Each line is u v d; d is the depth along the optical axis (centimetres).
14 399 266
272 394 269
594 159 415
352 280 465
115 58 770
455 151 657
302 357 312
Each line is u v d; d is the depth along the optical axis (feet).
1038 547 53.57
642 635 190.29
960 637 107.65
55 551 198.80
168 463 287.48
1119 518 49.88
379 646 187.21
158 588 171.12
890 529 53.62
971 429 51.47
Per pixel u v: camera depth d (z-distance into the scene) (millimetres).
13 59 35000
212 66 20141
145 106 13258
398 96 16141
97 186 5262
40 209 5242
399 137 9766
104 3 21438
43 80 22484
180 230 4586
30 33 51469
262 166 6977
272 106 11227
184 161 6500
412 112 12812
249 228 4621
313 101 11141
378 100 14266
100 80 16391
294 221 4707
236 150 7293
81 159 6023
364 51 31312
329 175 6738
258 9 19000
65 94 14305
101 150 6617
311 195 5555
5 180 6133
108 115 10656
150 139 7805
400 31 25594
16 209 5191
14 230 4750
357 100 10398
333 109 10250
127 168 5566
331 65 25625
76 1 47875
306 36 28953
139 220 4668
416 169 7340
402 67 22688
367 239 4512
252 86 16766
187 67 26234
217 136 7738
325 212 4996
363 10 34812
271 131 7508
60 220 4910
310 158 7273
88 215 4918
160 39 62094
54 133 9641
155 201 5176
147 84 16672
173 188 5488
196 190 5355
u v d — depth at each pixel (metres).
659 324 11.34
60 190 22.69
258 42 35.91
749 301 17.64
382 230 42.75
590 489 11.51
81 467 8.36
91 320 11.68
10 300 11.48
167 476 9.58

> _TASK INSTRUCTIONS_: Exactly as they appear above, print all the entries.

> _ANSWER SPACE_:
Each line is u v d; d is the depth along the optical axis (centimetres).
14 399 266
272 394 269
594 159 415
352 280 465
115 58 770
455 151 657
302 357 312
Each line is u v d; d is the depth along the optical axis (feet).
1038 547 53.57
642 635 190.29
960 637 107.65
55 551 198.80
168 463 287.48
1119 518 49.88
379 646 187.21
158 588 171.12
890 529 53.62
971 429 51.47
Per pixel u v: camera depth d (z-distance into the scene) (millimetres).
13 59 35000
212 66 20141
145 106 13258
398 96 16141
97 186 5262
40 209 5242
399 137 9766
104 3 21438
43 80 22484
180 230 4586
30 33 51469
262 166 6977
272 106 11227
184 161 6500
412 112 12812
249 228 4621
313 101 11141
378 100 14266
100 80 16391
294 221 4707
236 150 7293
81 159 6023
364 51 31312
329 175 6738
258 9 19000
65 94 14305
101 150 6617
311 195 5555
5 180 6133
108 115 10656
150 139 7805
400 31 25594
16 209 5191
14 230 4750
357 100 10398
333 109 10250
127 168 5566
331 65 25625
76 1 47875
306 36 28953
139 220 4668
416 169 7340
402 67 22688
367 239 4512
252 86 16766
187 67 26234
217 136 7738
325 212 4996
363 10 34812
271 131 7508
60 220 4910
310 158 7273
88 215 4918
160 39 62094
54 133 9641
155 201 5176
147 84 16672
173 188 5488
196 190 5355
u v d — depth at each pixel (metres).
659 324 11.34
60 190 22.69
258 42 35.91
749 301 17.64
382 230 42.75
590 489 11.51
81 467 8.36
91 320 11.68
10 300 11.48
167 476 9.58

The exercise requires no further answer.